*** Block opens ***
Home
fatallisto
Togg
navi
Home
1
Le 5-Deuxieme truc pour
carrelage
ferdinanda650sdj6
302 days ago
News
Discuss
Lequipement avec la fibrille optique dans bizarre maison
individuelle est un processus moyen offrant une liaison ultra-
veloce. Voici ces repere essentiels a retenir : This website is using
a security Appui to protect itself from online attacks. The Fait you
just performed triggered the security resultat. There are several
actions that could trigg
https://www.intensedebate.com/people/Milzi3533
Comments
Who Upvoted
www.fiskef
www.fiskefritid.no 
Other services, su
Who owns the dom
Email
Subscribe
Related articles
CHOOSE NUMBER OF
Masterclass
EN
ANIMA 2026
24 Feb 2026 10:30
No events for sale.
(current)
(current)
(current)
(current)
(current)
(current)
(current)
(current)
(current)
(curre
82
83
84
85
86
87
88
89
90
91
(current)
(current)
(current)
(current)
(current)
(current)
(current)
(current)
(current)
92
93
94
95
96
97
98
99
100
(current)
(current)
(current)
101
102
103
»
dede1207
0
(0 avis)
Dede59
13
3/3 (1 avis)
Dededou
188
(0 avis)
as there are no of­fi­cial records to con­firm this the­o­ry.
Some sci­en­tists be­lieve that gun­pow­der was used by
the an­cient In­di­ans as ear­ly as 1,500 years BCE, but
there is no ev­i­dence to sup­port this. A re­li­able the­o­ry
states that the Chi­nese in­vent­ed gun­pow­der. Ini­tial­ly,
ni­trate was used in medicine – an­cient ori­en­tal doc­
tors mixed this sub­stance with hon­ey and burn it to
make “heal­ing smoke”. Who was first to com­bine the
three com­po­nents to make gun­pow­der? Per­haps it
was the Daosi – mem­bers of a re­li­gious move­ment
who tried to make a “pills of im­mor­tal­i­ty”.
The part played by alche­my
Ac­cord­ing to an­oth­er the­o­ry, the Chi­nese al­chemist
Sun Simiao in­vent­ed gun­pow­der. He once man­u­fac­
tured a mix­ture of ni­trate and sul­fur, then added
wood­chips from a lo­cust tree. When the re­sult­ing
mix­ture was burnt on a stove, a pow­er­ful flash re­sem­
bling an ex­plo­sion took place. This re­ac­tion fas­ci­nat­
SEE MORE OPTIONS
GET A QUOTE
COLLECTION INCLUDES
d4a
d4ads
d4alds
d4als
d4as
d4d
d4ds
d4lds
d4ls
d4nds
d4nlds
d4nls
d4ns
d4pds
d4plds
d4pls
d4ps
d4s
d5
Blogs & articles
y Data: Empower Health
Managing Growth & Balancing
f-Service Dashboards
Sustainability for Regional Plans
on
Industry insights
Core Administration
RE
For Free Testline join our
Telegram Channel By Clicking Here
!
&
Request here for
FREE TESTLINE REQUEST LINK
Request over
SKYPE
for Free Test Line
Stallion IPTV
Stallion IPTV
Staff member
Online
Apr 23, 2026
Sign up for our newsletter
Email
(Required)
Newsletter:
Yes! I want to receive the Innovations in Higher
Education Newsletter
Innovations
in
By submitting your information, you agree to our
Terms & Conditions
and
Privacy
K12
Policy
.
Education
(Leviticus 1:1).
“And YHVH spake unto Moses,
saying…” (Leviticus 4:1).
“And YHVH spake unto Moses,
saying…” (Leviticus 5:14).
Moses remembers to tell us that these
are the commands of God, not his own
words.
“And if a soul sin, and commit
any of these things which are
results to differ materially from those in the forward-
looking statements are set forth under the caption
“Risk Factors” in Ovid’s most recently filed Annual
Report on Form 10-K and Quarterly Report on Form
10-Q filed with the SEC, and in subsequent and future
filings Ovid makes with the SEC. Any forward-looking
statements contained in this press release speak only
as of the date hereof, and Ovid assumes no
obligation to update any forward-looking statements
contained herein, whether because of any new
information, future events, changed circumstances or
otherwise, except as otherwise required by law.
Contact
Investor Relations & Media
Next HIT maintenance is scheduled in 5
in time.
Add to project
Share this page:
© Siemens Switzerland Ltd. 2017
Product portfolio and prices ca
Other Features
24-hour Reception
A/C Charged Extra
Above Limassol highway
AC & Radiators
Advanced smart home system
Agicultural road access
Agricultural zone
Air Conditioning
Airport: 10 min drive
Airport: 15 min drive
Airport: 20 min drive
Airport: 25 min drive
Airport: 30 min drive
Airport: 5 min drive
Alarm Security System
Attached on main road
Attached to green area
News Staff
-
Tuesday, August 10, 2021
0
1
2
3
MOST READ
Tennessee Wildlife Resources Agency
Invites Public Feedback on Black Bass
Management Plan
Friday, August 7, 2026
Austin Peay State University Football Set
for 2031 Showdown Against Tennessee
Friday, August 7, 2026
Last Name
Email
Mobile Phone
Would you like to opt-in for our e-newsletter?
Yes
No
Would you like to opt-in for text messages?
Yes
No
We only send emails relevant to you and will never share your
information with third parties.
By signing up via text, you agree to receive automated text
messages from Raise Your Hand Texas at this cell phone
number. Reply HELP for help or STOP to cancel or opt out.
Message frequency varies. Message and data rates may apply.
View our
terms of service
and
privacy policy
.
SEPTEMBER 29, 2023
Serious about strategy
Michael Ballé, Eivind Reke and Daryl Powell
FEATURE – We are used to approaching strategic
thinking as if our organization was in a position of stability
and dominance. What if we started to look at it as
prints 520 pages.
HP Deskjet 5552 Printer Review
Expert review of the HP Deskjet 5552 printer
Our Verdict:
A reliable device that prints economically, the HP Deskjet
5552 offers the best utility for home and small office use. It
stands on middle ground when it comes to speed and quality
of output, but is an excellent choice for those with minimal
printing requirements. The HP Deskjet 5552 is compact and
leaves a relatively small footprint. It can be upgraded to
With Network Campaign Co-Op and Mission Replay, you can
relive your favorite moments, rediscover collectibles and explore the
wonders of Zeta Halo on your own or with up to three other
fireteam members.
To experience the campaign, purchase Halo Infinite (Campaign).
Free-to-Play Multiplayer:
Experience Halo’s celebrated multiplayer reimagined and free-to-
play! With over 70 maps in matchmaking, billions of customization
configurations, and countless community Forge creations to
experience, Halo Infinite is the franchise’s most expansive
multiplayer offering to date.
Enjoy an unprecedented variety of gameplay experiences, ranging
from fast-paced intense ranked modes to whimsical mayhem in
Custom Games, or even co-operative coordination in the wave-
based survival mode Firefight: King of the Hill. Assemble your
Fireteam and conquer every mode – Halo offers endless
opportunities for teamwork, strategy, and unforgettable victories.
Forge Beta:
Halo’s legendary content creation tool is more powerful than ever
*** Block closes ***
§ Job: Please reproduce the data as it was given, with every line exact.

§ Result of the exercise:
Home
fatallisto
Togg
navi
Home
1
Le 5-Deuxieme truc pour
carrelage
ferdinanda650sdj6
302 days ago
News
Discuss
Lequipement avec la fibrille optique dans bizarre maison
individuelle est un processus moyen offrant une liaison ultra-
veloce. Voici ces repere essentiels a retenir : This website is using
a security Appui to protect itself from online attacks. The Fait you
just performed triggered the security resultat. There are several
actions that could trigg
https://www.intensedebate.com/people/Milzi3533
Comments
Who Upvoted
www.fiskef
www.fiskefritid.no 
Other services, su
Who owns the dom
Email
Subscribe
Related articles
CHOOSE NUMBER OF
Masterclass
EN
ANIMA 2026
24 Feb 2026 10:30
No events for sale.
(current)
(current)
(current)
(current)
(current)
(current)
(current)
(current)
(current)
(curre
82
83
84
85
86
87
88
89
90
91
(current)
(current)
(current)
(current)
(current)
(current)
(current)
(current)
(current)
92
93
94
95
96
97
98
99
100
(current)
(current)
(current)
101
102
103
»
dede1207
0
(0 avis)
Dede59
13
3/3 (1 avis)
Dededou
188
(0 avis)
as there are no of­fi­cial records to con­firm this the­o­ry.
Some sci­en­tists be­lieve that gun­pow­der was used by
the an­cient In­di­ans as ear­ly as 1,500 years BCE, but
there is no ev­i­dence to sup­port this. A re­li­able the­o­ry
states that the Chi­nese in­vent­ed gun­pow­der. Ini­tial­ly,
ni­trate was used in medicine – an­cient ori­en­tal doc­
tors mixed this sub­stance with hon­ey and burn it to
make “heal­ing smoke”. Who was first to com­bine the
three com­po­nents to make gun­pow­der? Per­haps it
was the Daosi – mem­bers of a re­li­gious move­ment
who tried to make a “pills of im­mor­tal­i­ty”.
The part played by alche­my
Ac­cord­ing to an­oth­er the­o­ry, the Chi­nese al­chemist
Sun Simiao in­vent­ed gun­pow­der. He once man­u­fac­
tured a mix­ture of ni­trate and sul­fur, then added
wood­chips from a lo­cust tree. When the re­sult­ing
mix­ture was burnt on a stove, a pow­er­ful flash re­sem­
bling an ex­plo­sion took place. This re­ac­tion fas­ci­nat­
SEE MORE OPTIONS
GET A QUOTE
COLLECTION INCLUDES
d4a
d4ads
d4alds
d4als
d4as
d4d
d4ds
d4lds
d4ls
d4nds
d4nlds
d4nls
d4ns
d4pds
d4plds
d4pls
d4ps
d4s
d5
Blogs & articles
y Data: Empower Health
Managing Growth & Balancing
f-Service Dashboards
Sustainability for Regional Plans
on
Industry insights
Core Administration
RE
For Free Testline join our
Telegram Channel By Clicking Here
!
&
Request here for
FREE TESTLINE REQUEST LINK
Request over
SKYPE
for Free Test Line
Stallion IPTV
Stallion IPTV
Staff member
Online
Apr 23, 2026
Sign up for our newsletter
Email
(Required)
Newsletter:
Yes! I want to receive the Innovations in Higher
Education Newsletter
Innovations
in
By submitting your information, you agree to our
Terms & Conditions
and
Privacy
K12
Policy
.
Education
(Leviticus 1:1).
“And YHVH spake unto Moses,
saying…” (Leviticus 4:1).
“And YHVH spake unto Moses,
saying…” (Leviticus 5:14).
Moses remembers to tell us that these
are the commands of God, not his own
words.
“And if a soul sin, and commit
any of these things which are
results to differ materially from those in the forward-
looking statements are set forth under the caption
“Risk Factors” in Ovid’s most recently filed Annual
Report on Form 10-K and Quarterly Report on Form
10-Q filed with the SEC, and in subsequent and future
filings Ovid makes with the SEC. Any forward-looking
statements contained in this press release speak only
as of the date hereof, and Ovid assumes no
obligation to update any forward-looking statements
contained herein, whether because of any new
information, future events, changed circumstances or
otherwise, except as otherwise required by law.
Contact
Investor Relations & Media
Next HIT maintenance is scheduled in 5
in time.
Add to project
Share this page:
© Siemens Switzerland Ltd. 2017
Product portfolio and prices ca
Other Features
24-hour Reception
A/C Charged Extra
Above Limassol highway
AC & Radiators
Advanced smart home system
Agicultural road access
Agricultural zone
Air Conditioning
Airport: 10 min drive
Airport: 15 min drive
Airport: 20 min drive
Airport: 25 min drive
Airport: 30 min drive
Airport: 5 min drive
Alarm Security System
Attached on main road
Attached to green area
News Staff
-
Tuesday, August 10, 2021
0
1
2
3
MOST READ
Tennessee Wildlife Resources Agency
Invites Public Feedback on Black Bass
Management Plan
Friday, August 7, 2026
Austin Peay State University Football Set
for 2031 Showdown Against Tennessee
Friday, August 7, 2026
Last Name
Email
Mobile Phone
Would you like to opt-in for our e-newsletter?
Yes
No
Would you like to opt-in for text messages?
Yes
No
We only send emails relevant to you and will never share your
information with third parties.
By signing up via text, you agree to receive automated text
messages from Raise Your Hand Texas at this cell phone
number. Reply HELP for help or STOP to cancel or opt out.
Message frequency varies. Message and data rates may apply.
View our
terms of service
and
privacy policy
.
SEPTEMBER 29, 2023
Serious about strategy
Michael Ballé, Eivind Reke and Daryl Powell
FEATURE – We are used to approaching strategic
thinking as if our organization was in a position of stability
and dominance. What if we started to look at it as
prints 520 pages.
HP Deskjet 5552 Printer Review
Expert review of the HP Deskjet 5552 printer
Our Verdict:
A reliable device that prints economically, the HP Deskjet
5552 offers the best utility for home and small office use. It
stands on middle ground when it comes to speed and quality
of output, but is an excellent choice for those with minimal
printing requirements. The HP Deskjet 5552 is compact and
leaves a relatively small footprint. It can be upgraded to
With Network Campaign Co-Op and Mission Replay, you can
relive your favorite moments, rediscover collectibles and explore the
wonders of Zeta Halo on your own or with up to three other
fireteam members.
To experience the campaign, purchase Halo Infinite (Campaign).
Free-to-Play Multiplayer:
Experience Halo’s celebrated multiplayer reimagined and free-to-
play! With over 70 maps in matchmaking, billions of customization
configurations, and countless community Forge creations to
experience, Halo Infinite is the franchise’s most expansive
multiplayer offering to date.
Enjoy an unprecedented variety of gameplay experiences, ranging
from fast-paced intense ranked modes to whimsical mayhem in
Custom Games, or even co-operative coordination in the wave-
based survival mode Firefight: King of the Hill. Assemble your
Fireteam and conquer every mode – Halo offers endless
opportunities for teamwork, strategy, and unforgettable victories.
Forge Beta:
Halo’s legendary content creation tool is more powerful than ever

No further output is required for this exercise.